BRIEF 1: According to the article on Tree-sitter, which two parser generators are traditional tools for parsing?
BRIEF 2: Based on the article on Tree-sitter, explain why traditional parsers find grammar files challenging for many languages.

TEXT PASSAGE:
Tree-sitter: Revolutionizing Parsing with an Incremental Parsing Library
Programmers love to add the word “tree” to everything with concepts like binary trees, red-black trees, trie, tree-shaking, and now, Tree-sitter. While 'Tree-sitter' might sound whimsical, it represents a significant innovation in parsing, the fundamental task in understanding and processing code. Traditional parsing methods often face limitations in flexibility and efficiency, but Tree-sitter seeks to improve on this and more, while also doing this in real time with every key stroke. This is an ambitious goal and requires solving many difficult problems.
The Fundamentals of Parsing
To understand the significance of Tree-sitter, it is essential to understand the basics of parsing. Parsing involves analyzing a sequence of tokens to determine its syntactic structure, often represented by a parse tree or an abstract syntax tree (AST). Traditional parsing methods, such as hand-written parsers or parser generators like Bison or ANTLR, have long been the standard tools for this task.
They work by using a grammar file often written in a version of Extended Backus-Naur Form. For many languages this is challenging due to the many quirks and edge cases. Here is a sample of some C grammar.
grammar C;
primaryExpression
: Identifier
| Constant
| StringLiteral+
| '(' expression ')'
| genericSelection
| '__extension__'? '(' compoundStatement ')' // Blocks (GCC extension)

ENTRIES SUPPLIED:
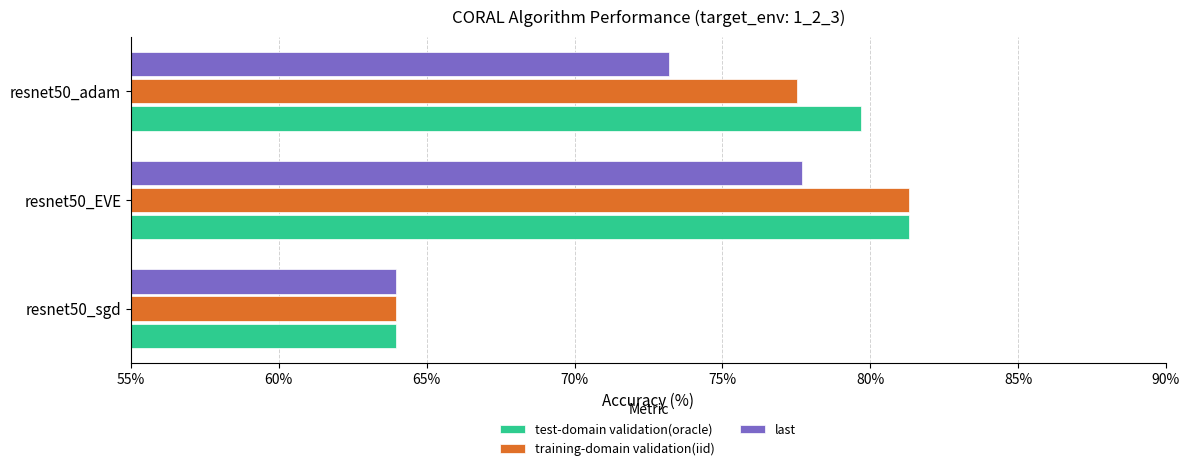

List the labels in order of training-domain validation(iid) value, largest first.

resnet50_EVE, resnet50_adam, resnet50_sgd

...

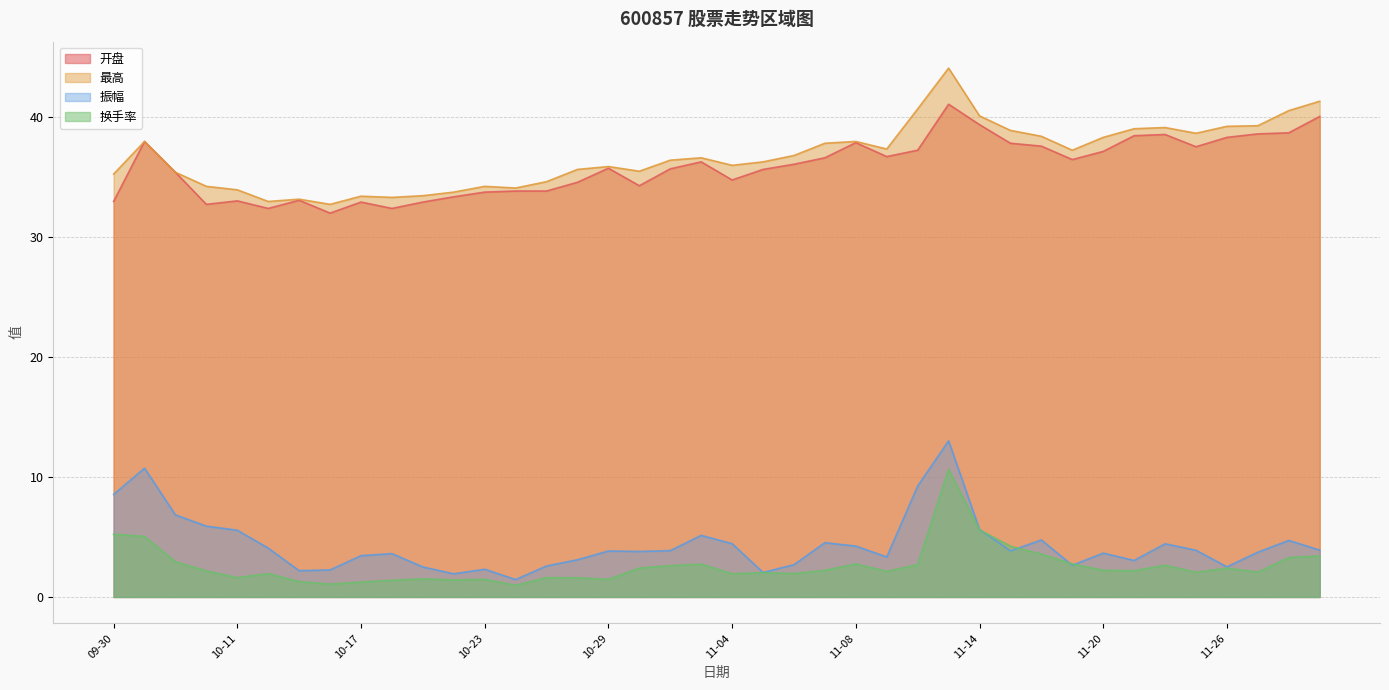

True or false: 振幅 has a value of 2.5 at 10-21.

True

FINAL ANSWER 1: Bison and ANTLR.

FINAL ANSWER 2: Traditional parsers rely on a grammar file, often written in a version of Extended Backus-Naur Form. For many languages, writing that file is difficult because the languages have many quirks and edge cases.